JOB: Exactly transcribe the span of lines from the one containing "assign readdata = address ? 1686238089 : 0;" through the final line of the entries, inclusive, and nothing outside it. Exclude the pictures.

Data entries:
↓↓↓

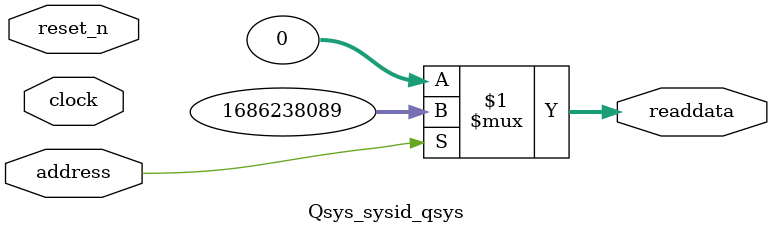
<source format=v>



// synthesis translate_off
`timescale 1ns / 1ps
// synthesis translate_on

// turn off superfluous verilog processor warnings 
// altera message_level Level1 
// altera message_off 10034 10035 10036 10037 10230 10240 10030 

module Qsys_sysid_qsys (
               // inputs:
                address,
                clock,
                reset_n,

               // outputs:
                readdata
             )
;

  output  [ 31: 0] readdata;
  input            address;
  input            clock;
  input            reset_n;

  wire    [ 31: 0] readdata;
  //control_slave, which is an e_avalon_slave
  assign readdata = address ? 1686238089 : 0;

endmodule



</source>
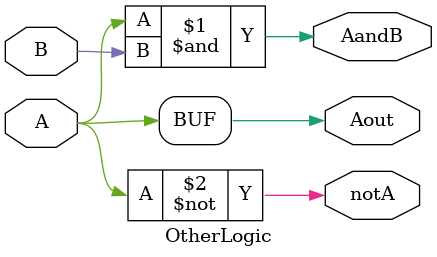
<source format=v>
`timescale 1ns / 1ps
module OtherLogic(Aout,AandB,notA,A,B);
	input A,B;
	output Aout,AandB,notA;
	
	not(notA,A);
	and (AandB,A,B);
	assign Aout = A;
endmodule

</source>
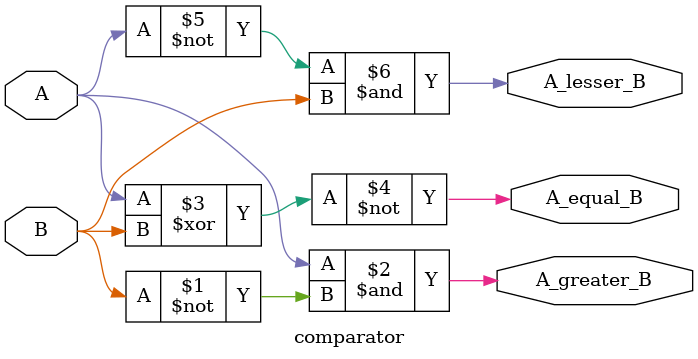
<source format=v>
`timescale 1ns / 1ps
module comparator(
    input  A,
    input  B,
    output A_greater_B,
    output A_equal_B,
    output A_lesser_B
);
    assign A_greater_B = A & ~B;    // A > B
    assign A_equal_B = ~(A ^ B);  // A = B
    assign A_lesser_B = ~A & B;    // A < B
endmodule

</source>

↑↑↑

WRITTEN RESPONSE:
  assign readdata = address ? 1686238089 : 0;

endmodule



</source>
<source format=v>
`timescale 1ns / 1ps
module OtherLogic(Aout,AandB,notA,A,B);
	input A,B;
	output Aout,AandB,notA;
	
	not(notA,A);
	and (AandB,A,B);
	assign Aout = A;
endmodule

</source>
<source format=v>
`timescale 1ns / 1ps
module comparator(
    input  A,
    input  B,
    output A_greater_B,
    output A_equal_B,
    output A_lesser_B
);
    assign A_greater_B = A & ~B;    // A > B
    assign A_equal_B = ~(A ^ B);  // A = B
    assign A_lesser_B = ~A & B;    // A < B
endmodule

</source>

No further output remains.